И потом она что-то с обидой сказала ему в дополнение, что-то такое, где опять же слова не важны:
— Ты думал, что я пойду с вами в лес, но я не пойду с вами в лес. Хотя мы уже в лесу, но это не значит, что мы в лесу. Это вы пришли со мной в лес, потому что я просто сюда сама гуляла, а не вы привели меня в лес. Ты думаешь, что ты меня привел, но это еще ничего не значит. Вот мы с вами в лесу, а попробуйте только, ничего такого не будет, потому что если бы не в лесу, тогда другое дело, а так ничего быть не может, потому что вы как раз специально подумали, что вот какая, идет со мной в лес, а в лесу с ней что хочешь можно сделать, я вас знаю. А я в лес пошла, да ничего не позволю, как раз тут, в лесу не позволю. А не в лесу, конечно, не позволила бы и совсем, но особенно, ясно, в лесу. Вот так, мои милый, не надейся напрасно.

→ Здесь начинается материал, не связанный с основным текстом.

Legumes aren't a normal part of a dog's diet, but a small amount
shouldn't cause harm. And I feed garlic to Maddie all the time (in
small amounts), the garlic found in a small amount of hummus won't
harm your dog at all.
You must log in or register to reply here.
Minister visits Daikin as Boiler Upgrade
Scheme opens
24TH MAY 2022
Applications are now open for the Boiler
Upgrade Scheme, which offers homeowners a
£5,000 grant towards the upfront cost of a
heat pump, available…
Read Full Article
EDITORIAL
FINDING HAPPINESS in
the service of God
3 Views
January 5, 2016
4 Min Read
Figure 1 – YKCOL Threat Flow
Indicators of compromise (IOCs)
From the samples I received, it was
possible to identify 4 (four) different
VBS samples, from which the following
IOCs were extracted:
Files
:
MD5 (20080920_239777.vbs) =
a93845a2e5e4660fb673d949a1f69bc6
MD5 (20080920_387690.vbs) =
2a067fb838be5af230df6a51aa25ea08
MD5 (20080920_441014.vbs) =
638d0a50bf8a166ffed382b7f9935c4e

И она встряхнула всем корпусом, вмиг поставив на место все линии, несколько сбитые его наступлением. Она про себя хорошо понимала, что с ней может конечного сделать мужчина, и ничуть от того не смущалась внутри, но снаружи она возмущение выражала, щурила глаза, поводила натянутым животом — оттого, что считала, будто это так надо.
На ней были золотые крупные волосы, точно елочный дождь. Под ней были ровные, длинные, словно девочкины, ноги на шпильках. На ногах сверх меры открыты колени.
«Конечно, как же тут оставаться ей чистой, — думал он, — если столько глаз ежедневно ищут ее моментального взгляда, столько взглядов кидаются разом в колени — на ходу, на улице, в метро и на прочем транспорте города, а она желает этих взглядов побольше, хотя только взглядов, и все. Улицы полны такими, как она, кто желает казаться, но страшится действительно быть. Казаться, но не быть, проходить, купаться в вожделеющих взглядах, и в самодовольстве уезжать к себе в постель, увозить в себе свою сохранность, пронесенную смело вперед еще день. В этом гораздо больше содержится нечистоты, чем это принято думать».
— Я тебе нравлюсь? — спросил он ее.
— Ничего… время провести можно, — отвечала она.
— Как-то ты не так говоришь.
— А как? Сейчас только так и надо говорить, — сказала она с убеждением.